What I am proposing effectively unifies the work of the routers with the work of the domain name servers. These two jobs may still be *de facto* separated to two different hosts. But they don't have to be separated.

Today, DNS servers may require some time to translate a readable address to the IP address. When this job is done, it's helpful for servers (and clients) to cache the information for future packets.

An analogous claim would also be true for the "readable IP address". However, they (could but) wouldn't have to cache any auxiliary IPv4 address associated with the readable IP address: they could simply cache the best route(s) how to send the packet for a host, given by its readable IP, to the right target. It's the same, except that you avoid the useless intermediate step of having IPv4 addresses.

At any rate, it's obvious that algorithms - and very natural ones - may be written down that reduce my readable IP system to the existing system combining IPv4 and DNS's.

Cheers
LM

3. Consider:

Hi-end internet backbone routers, which cost millions of dollars, use special memory (CAM, SRAM) to cache routing tables. These assume 32-bit addresses. Replacing these routers with routers that handle 128-bit addresses (or god help me, the variable length addresses you suggest) will be VERY expensive. I am sure that Cisco et al will continue to warn about address exhaustion as they will make lots of money fixing it. Follow the money.

I don't have the stats at hand, but I have heard that even though we are running out of address ranges, the actual usage of addresses within the allocated ranges is moderate (20%?)

IPv6 was developed when it was believed that each and every device needed to directly communicate with each and every other device.
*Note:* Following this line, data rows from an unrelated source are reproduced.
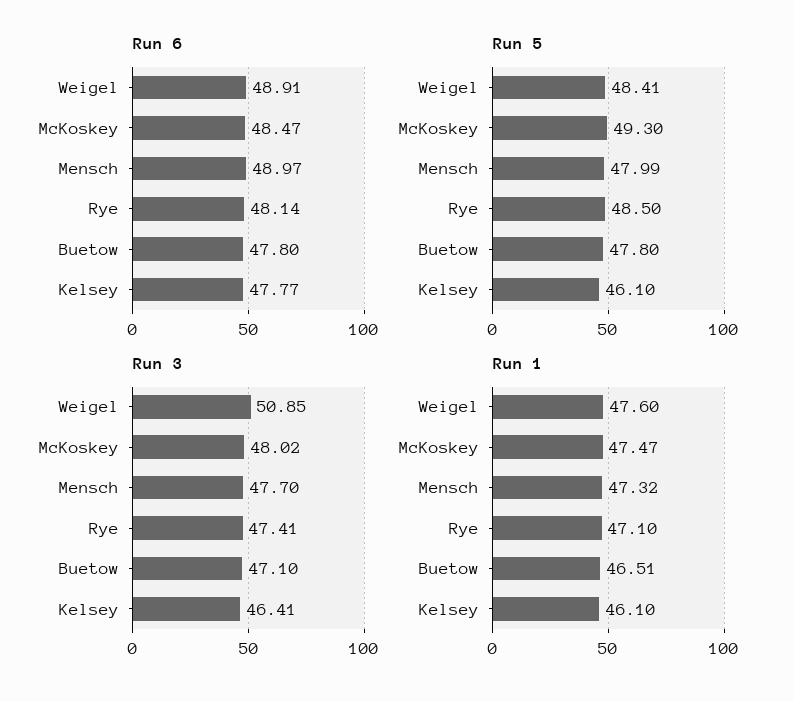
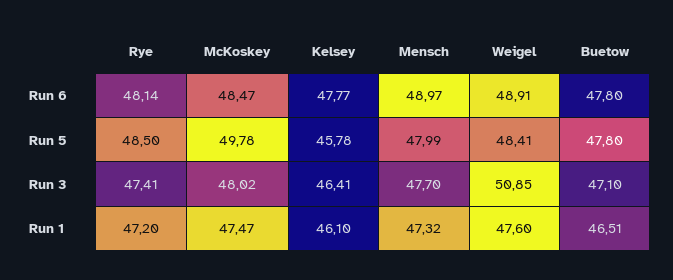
Run 5, McKoskey: 49.3 -> 49.78
Run 5, Kelsey: 46.1 -> 45.78
Run 1, Rye: 47.1 -> 47.2

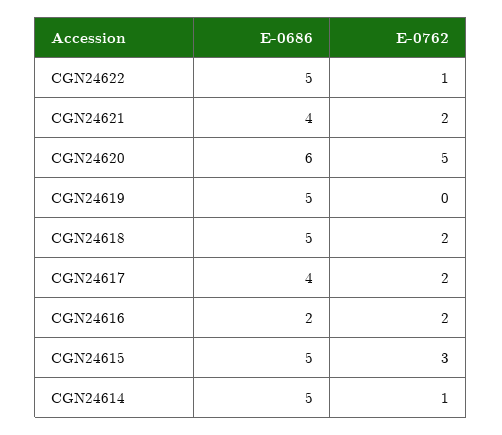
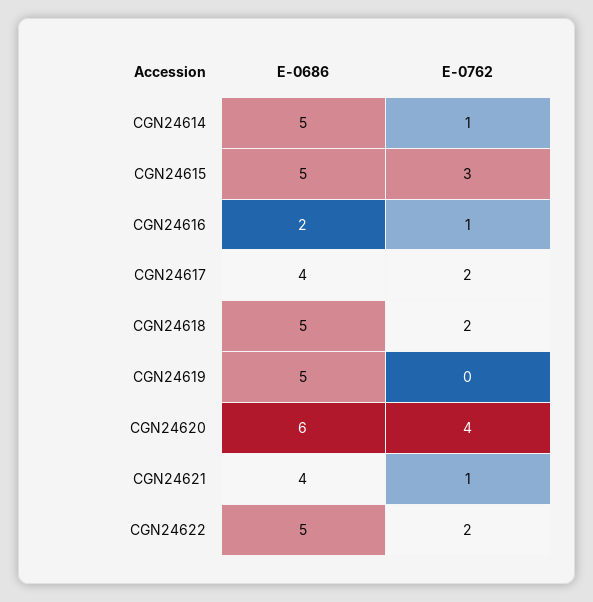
E-0762, CGN24622: 1 -> 2
E-0762, CGN24621: 2 -> 1
E-0762, CGN24620: 5 -> 4
E-0762, CGN24616: 2 -> 1

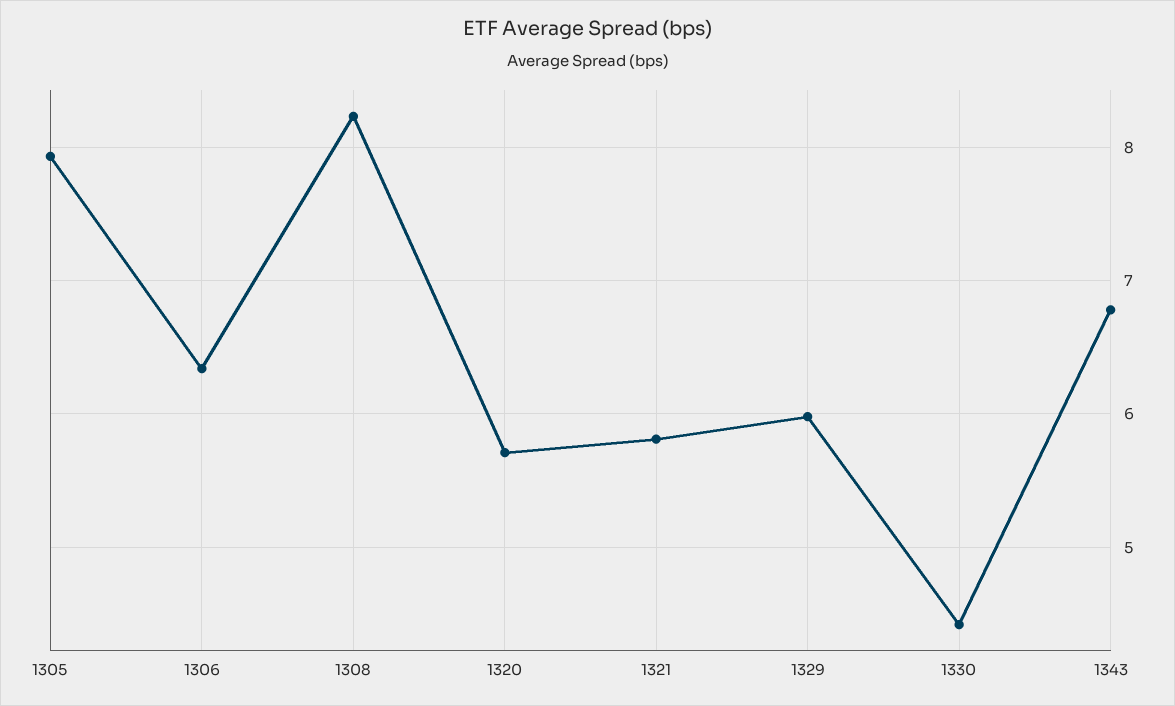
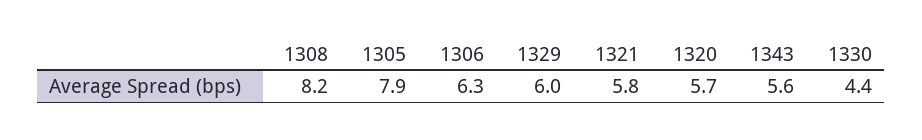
1343: 6.8 -> 5.6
Today we know that not only is this not necessary, its actually a huge security problem and walling off devices behind NATed firewalls is actually a huge advantage.

There are large address ranges that were allocated to organizations for their private use that could be reclaimed. Why do Ford Motor Co, IBM, GE, HP(2), Apple, Merck, Xerox, and Prudential Insurance need Class A's. Why does US DoD need 10 Class A's!!!. These addresses could all be redeployed for far less than converting all the backbone routers.

Remember even when addresses are exhausted, the existing Internet will continue to run just fine.